IQSS / dataverse

Open source research data repository software
http://dataverse.org
Other
882 stars 494 forks source link

Bug: BibTeX + EndNote XML citation output for dataset with Permalink #10769

Open vera opened 3 months ago

vera commented 3 months ago

What steps does it take to reproduce the issue?

  1. Create dataset with permalink PID (in my example, the permalink of my dataset is https://clinicaltrials.gov/study/NCT00080262)
  2. Open dataset page and click "Cite Dataset" > "BibTeX" or "EndNote XML"

Two problems:

  1. I'm seeing weird output in the BibTeX output in L1 and line doi (missing http and extra slash after http).

    In the EndNote XML output, there is also an extra slash in <electronic-resource-num>.

    I briefly checked the code (BibTeX, EndNote XML) and I'm not sure why?

    The RIS citation is fine.

  2. in the BibTeX output, the permalink should not be given as doi since it's not a DOI

BibTeX:

@data{s://clinicaltrials.gov/study/NCT00080262_2024,
author = {$AUTHORS},
publisher = {Root},
title = {{$TITLE}},
year = {2024},
version = {V1},
doi = {http/s://clinicaltrials.gov/study/NCT00080262},
url = {http://localhost:8080/citation?persistentId=perma:https://clinicaltrials.gov/study/NCT00080262}
}

EndNote XML:

<?xml version='1.0' encoding='UTF-8'?><xml><records><record><ref-type name="Dataset">59</ref-type><contributors><authors>...</authors></contributors><titles><title>...</title></titles><section>...</section><dates><year>...</year></dates><edition>...</edition><publisher>...</publisher><urls><related-urls><url>http://localhost:8080/citation?persistentId=perma:https://clinicaltrials.gov/study/NCT00080262</url></related-urls></urls><electronic-resource-num>perma/http/s://clinicaltrials.gov/study/NCT00080262</electronic-resource-num></record></records></xml>

Which version of Dataverse are you using?

6.2

Any related open or closed issues to this bug report?

not aware

Screenshots:

-

Are you thinking about creating a pull request for this issue?

yes, would be interested

qqmyers commented 3 months ago

It looks like the citation code is assuming a / as a separator rather than using PidProvider specific code to create the entries. The specific issue of the / being 4 characters in is from using an unmanaged permalink. Because permalinks don't require a separator, there is no reliable way to tell the authority from the shoulder, so the code picks the first four chars as the authority.

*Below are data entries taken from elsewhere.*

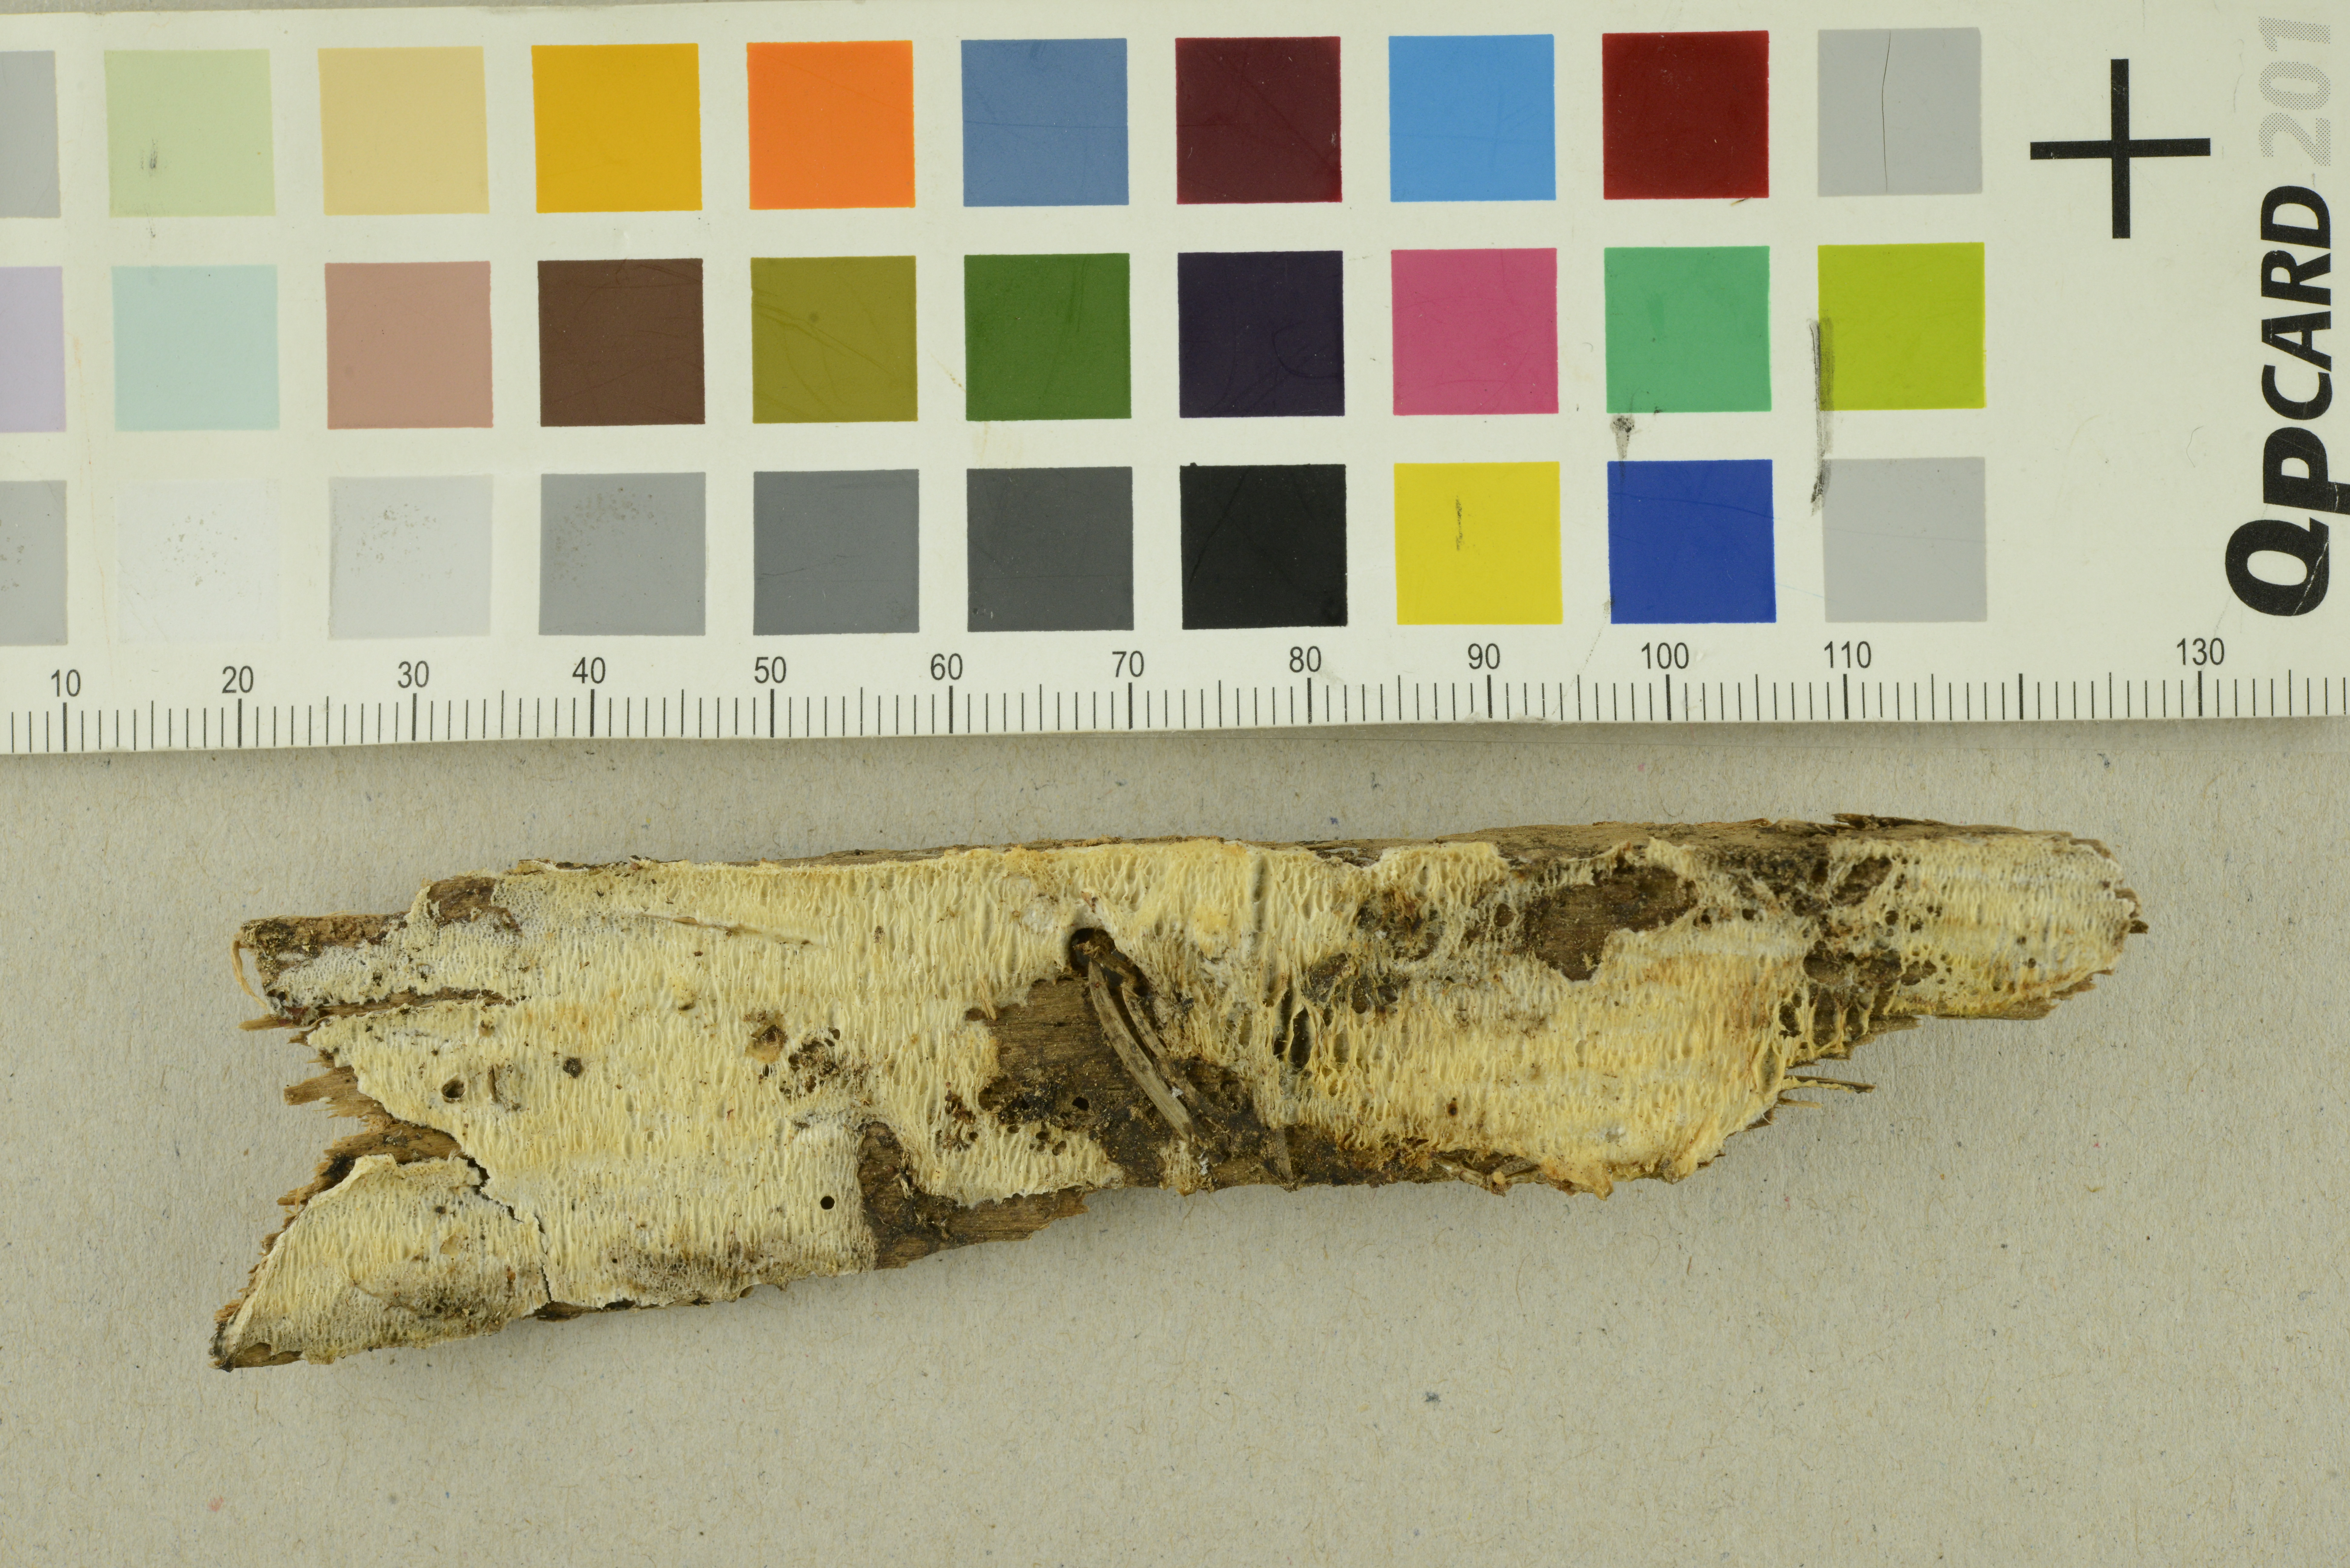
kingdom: Fungi
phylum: Basidiomycota
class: Agaricomycetes
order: Polyporales
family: Incrustoporiaceae
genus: Skeletocutis
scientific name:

johannes-darms commented 3 months ago

@qqmyers Should we update the code to use the PIDProvider specific properties and create a PR?

qqmyers commented 3 months ago

I haven't looked at the code to be certain, but I think that makes sense. The GlobalId class has methods to get whatever form or part of a PID you want, so I think at this point, there shouldn't be core code outside that class hardcoding the protocol name or trying to parse/generate a PID for display.

vera commented 3 months ago

It looks like the citation code is assuming a / as a separator rather than using PidProvider specific code to create the entries. The specific issue of the / being 4 characters in is from using an unmanaged permalink. Because permalinks don't require a separator, there is no reliable way to tell the authority from the shoulder, so the code picks the first four chars as the authority.

I see, that makes sense.

For completeness, here's what the export looks like with a managed Permalink:

BibTeX:

@data{NCT00080262_2024,
author = {$AUTHORS},
publisher = {Root},
title = {{$TITLE}},
year = {2024},
version = {V1},
doi = {https://clinicaltrials.gov/study//NCT00080262},
url = {http://localhost:8080/citation?persistentId=perma:https://clinicaltrials.gov/study/NCT00080262}
}

-> L1 seems fine, but the doi property has an extra slash in a different position (before the unique part of the Permalink)

EndNote XML:

<electronic-resource-num>perma/https://clinicaltrials.gov/study//NCT00080262</electronic-resource-num>

-> same issue (extra slash before the unique part of the Permalink)

RIS citation is still fine.

qqmyers commented 3 months ago

Cool. I see https://github.com/IQSS/dataverse/blob/b67d732921a3e84d4450a5ee18790aeab07afaed/src/main/java/edu/harvard/iq/dataverse/DataCitation.java#L295-L298 which is where the hardcoded doi and / come from. I'm not sure what BibTeX allows for non-DOIs - looks like url is an option according to https://www.bibtex.com/g/bibtex-format/.

pdurbin commented 3 months ago

Yeah, I agree, "url" sounds like a good option when "doi" isn't available.

I just checked a dataset that uses Handles ( https://data.cimmyt.org/dataset.xhtml?persistentId=hdl:11529/10016 ) and the Bibtex output includes a false DOI like this:

doi = {11529/10016},

So yeah, it would probably be good to do something here to not assume DOIs.